We actually used this in the U87MG paper to generate our Venn diagrams. Figures are created by adjusting parameters in the URL, though they've added a live chart design tool that makes designing figures a bit easier.

As a simple example, I've been charting my weight loss (yes, I'm on a diet!) using the API: 
All the data to generate this chart is encoded in the URL:
http://chart.apis.google.com/chart?cht=lc&chtt=Morning+Weights&chs=500x500&chd=t:85,75,60,40&chxt=x,y,x,y&chxr=1,200,220,1&chxl=0:|May%2019|May%2020|May%2021|May%2022|2:||Date||3:||Weight+%28lbs%29|

The API is pretty manual for the time being. For example, axis scaling is completely manual. Notice that I set chd=t:85,75,60,40, which are the weight values (217, 215, 212, 208) relative to the Y-axis scale (which is always ranged 0-100). Also note that to categorize each axis ("Date" and "Weight (lbs)", I have to add a second "x,y" to chxt, then label them in chxl accordingly and center them by adding in surrounding empty sets. Not overly difficult, but definitely manual.
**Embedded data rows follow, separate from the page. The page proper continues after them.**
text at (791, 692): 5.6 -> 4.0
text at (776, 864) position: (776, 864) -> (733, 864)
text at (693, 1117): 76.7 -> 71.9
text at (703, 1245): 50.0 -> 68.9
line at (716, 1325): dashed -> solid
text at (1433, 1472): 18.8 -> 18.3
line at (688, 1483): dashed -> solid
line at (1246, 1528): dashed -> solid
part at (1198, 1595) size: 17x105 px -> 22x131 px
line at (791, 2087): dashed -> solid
The applications for bioinformatics are pretty huge. First of all, the API just makes some pretty charts easily, so it's a decent choice for figures generally.

For example, here's a Venn diagram of large insertions detected by Breakway in a tumor/germline paired sample from the same patient:


And here's a pie chart showing events detected in the tumor:


These images are linked directly from the API, so check the image location for the code used to generate them.

Probably one of the most powerful parts of the API, though, is the ability to generate them on-the-fly from URLs. This would make it a useful tool for auto-generating figures of performance stats that could be remotely monitored, for example. Could be pretty nice for monitoring sequencer performance, project stats, et cetera.

Thursday, May 6, 2010

Google Verified Blogging

The next step in optimizing the Blog involves making sure it gets visibility through Google searching by getting it "Google Verified". This is really simple.

Go to Google Webmaster Central and sign in. Add your blog. Your blog will be added instantly, but you'll have to verify it. This is easy to do using the meta tag with Blogger. Go to your Blogger Dashboard, go to Layout, and edit HTML. Go to the bottom of your layout's head and insert the meta tag. The easiest way to do this without screwing anything up is to put it right above the last line of the header. Voila! Verify your site after implementing the meta tag and you're good to go.

Google Webmaster Central includes some interesting stats especially regarding searches that pop up your blog. It's no replacement for GoogleAnalytics, but it does make it easier for Google to put your blog entries up as search results when appropriate.

Setting up GoogleAnalytics with Blogger

GoogleAnalytics is a very cool free online tool for tracking site usage and access. It includes some very cool features like showing usage over time, tracking sources and showing where users are viewing your page from. It's very simple to set up in a traditional webpage, too, by just planting a little snippet of code at the bottom of your pages. It's also very easy to set up on a Blogger page.

First, log on to GoogleAnalytics and set up a new account for your blog. You'll receive tracking code that needs to be inserted into the HTML of your blog's pages. Fortunately, this is really easy thanks to Blogger using a HTML template for every page of your blog.

In your Blogger Dashboard, go to Layout and add a gadget to the Footer. The gadget you want is "HTML/JavaScript". Now just copy and paste the tracking code from GoogleAnalytics into this gadget. (Leave the title blank--there's no need for it to have a title.) Save your layout and you should be good to go. Within a few hours, your GoogleAnalytics for your blog ought to have a green checkmark signifying that GA is receiving data from your blog.

For those with HTML savvy or heavily modified layouts, you can do the same thing by just putting the tracking code at the bottom of your page's body. Then again, you probably already knew that.